== EXTRACTED ENTRIES ==

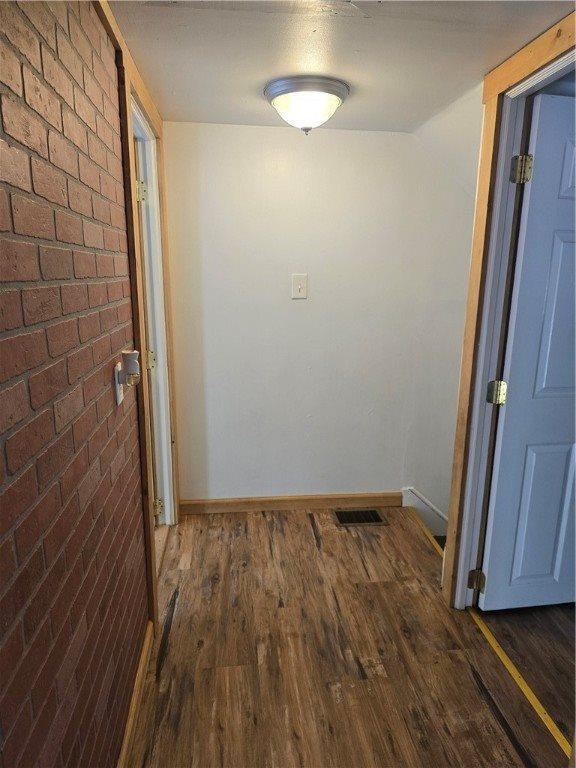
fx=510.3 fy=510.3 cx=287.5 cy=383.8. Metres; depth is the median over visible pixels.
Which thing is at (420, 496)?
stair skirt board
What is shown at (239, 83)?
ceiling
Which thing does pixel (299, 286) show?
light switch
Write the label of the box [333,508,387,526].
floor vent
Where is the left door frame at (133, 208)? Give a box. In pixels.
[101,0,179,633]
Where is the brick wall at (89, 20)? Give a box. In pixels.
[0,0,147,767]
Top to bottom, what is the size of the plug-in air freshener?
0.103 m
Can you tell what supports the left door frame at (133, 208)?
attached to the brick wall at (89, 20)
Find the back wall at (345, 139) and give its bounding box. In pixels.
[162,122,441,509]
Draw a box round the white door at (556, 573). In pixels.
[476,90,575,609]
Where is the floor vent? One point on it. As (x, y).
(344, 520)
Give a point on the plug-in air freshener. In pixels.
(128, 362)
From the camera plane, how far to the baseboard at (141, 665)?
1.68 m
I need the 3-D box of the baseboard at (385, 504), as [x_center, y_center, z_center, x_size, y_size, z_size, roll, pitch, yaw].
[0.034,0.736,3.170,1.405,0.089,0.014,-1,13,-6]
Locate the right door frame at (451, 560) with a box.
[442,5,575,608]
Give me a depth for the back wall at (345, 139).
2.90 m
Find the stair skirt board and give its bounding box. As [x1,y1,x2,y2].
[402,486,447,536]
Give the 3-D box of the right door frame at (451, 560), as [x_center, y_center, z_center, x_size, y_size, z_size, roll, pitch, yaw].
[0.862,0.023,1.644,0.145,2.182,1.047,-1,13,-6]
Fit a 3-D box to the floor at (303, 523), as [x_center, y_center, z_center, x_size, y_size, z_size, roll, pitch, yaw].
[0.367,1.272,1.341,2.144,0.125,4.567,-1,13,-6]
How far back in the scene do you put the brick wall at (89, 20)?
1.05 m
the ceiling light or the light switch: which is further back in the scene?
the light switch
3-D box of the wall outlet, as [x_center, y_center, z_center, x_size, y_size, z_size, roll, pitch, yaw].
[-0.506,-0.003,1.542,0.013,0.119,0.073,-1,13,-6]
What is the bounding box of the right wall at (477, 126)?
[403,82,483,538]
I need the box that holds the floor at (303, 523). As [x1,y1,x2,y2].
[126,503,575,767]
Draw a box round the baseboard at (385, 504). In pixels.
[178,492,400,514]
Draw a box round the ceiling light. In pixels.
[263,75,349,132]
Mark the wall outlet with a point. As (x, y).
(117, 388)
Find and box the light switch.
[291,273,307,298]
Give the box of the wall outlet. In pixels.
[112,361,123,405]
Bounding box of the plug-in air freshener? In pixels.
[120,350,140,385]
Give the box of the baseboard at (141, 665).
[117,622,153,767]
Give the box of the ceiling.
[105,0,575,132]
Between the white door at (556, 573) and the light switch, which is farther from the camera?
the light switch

===

[TASK DESCRIPTION]: "Draw a box round the ceiling" marks the first line to print; reproduce that line and every line after it through the end of the listing above.

[RESPONSE]:
Draw a box round the ceiling light. In pixels.
[263,75,349,132]
Mark the wall outlet with a point. As (x, y).
(117, 388)
Find and box the light switch.
[291,273,307,298]
Give the box of the wall outlet. In pixels.
[112,361,123,405]
Bounding box of the plug-in air freshener? In pixels.
[120,350,140,385]
Give the box of the baseboard at (141, 665).
[117,622,153,767]
Give the box of the ceiling.
[105,0,575,132]
Between the white door at (556, 573) and the light switch, which is farther from the camera?
the light switch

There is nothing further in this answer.